Every AVU change made through MESA is recorded as a versioned snapshot in the DuckLake catalog. This means you can ask "what did this look like on date X" of your metadata, not just your data.

Why time-travel?

  • Reproducibility. A paper submitted in 2027 may reference a dataset with annotations that evolve afterwards. Time-travel lets readers see the dataset exactly as it stood at submission.
  • Audit. Who tagged this dataset with sensitive metadata, when, and why? — answered in one query.
  • Debugging.
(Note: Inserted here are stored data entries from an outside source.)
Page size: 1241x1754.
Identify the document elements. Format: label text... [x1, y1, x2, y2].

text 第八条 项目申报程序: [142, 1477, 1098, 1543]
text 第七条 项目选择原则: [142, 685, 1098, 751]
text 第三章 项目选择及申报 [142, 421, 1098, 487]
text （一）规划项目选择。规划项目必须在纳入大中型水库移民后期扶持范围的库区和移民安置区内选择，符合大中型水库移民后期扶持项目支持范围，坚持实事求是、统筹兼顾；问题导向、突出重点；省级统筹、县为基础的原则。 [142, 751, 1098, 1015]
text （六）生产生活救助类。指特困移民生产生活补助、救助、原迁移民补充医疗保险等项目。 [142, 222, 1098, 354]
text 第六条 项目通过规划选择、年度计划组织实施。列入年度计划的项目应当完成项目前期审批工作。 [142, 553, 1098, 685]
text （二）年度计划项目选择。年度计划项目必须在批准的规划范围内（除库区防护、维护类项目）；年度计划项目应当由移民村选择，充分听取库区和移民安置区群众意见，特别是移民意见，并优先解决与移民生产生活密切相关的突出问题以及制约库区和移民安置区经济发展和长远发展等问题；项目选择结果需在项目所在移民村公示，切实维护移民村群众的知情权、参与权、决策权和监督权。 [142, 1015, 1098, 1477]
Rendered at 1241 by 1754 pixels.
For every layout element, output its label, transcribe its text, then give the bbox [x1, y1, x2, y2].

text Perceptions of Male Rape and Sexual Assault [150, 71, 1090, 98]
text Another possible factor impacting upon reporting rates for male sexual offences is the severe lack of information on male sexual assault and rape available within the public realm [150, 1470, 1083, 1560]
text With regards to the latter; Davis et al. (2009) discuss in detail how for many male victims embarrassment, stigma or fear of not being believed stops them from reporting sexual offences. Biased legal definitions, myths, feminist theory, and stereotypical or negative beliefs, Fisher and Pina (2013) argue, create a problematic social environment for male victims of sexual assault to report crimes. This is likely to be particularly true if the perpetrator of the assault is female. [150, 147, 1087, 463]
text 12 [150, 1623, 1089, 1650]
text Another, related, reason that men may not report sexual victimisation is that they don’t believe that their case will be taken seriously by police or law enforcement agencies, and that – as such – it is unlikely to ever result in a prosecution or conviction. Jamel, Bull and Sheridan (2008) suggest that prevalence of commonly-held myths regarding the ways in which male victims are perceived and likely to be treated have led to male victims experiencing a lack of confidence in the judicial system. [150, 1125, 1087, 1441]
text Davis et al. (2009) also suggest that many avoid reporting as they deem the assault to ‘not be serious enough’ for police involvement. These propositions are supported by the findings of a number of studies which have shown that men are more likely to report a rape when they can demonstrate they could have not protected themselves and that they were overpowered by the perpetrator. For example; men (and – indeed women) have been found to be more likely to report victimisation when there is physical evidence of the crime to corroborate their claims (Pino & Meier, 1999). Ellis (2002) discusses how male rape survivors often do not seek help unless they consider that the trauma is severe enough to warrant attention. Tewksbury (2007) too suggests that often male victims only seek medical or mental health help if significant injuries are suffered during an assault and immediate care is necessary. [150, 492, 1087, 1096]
When an analysis result changes unexpectedly, time-travel shows whether the underlying metadata changed too.

Example prompts

What was the biome AVU on /iplant/home/alice/study1/site42.csv on 2026-09-01?

Who removed the GO:0008152 tag from this collection, and when?

Show me every metadata change actor "bob" made in October 2026 across the entire study1 project.

Direct Python access

For SQL-level access, use the DuckLakeClient API:

from datetime import datetime, timezone
from mesa_ducklake import DuckLakeClient

with DuckLakeClient(postgres_dsn=..., irods_session=...) as client:
    snapshot = client.get_avus_as_of(
        project_id=project.project_id,
        irods_path="/iplant/home/alice/study1/site42.csv",
        timestamp=datetime(2026, 9, 1, tzinfo=timezone.utc),
    )

See the upstream time-travel guide for more patterns: range queries, diff between two timestamps, attribution queries, and DuckDB SQL examples that join AVU history with the iRODS path hierarchy.

Limitations

  • Time-travel only sees AVUs that were written through MESA. Direct iRODS imeta add calls bypass the catalog (unless you set up an iRODS rule that delegates to mesa-ducklake record — see the operator guide).
  • The catalog grows over time. Project administrators can prune very old snapshots when they're no longer needed for reproducibility (configurable retention).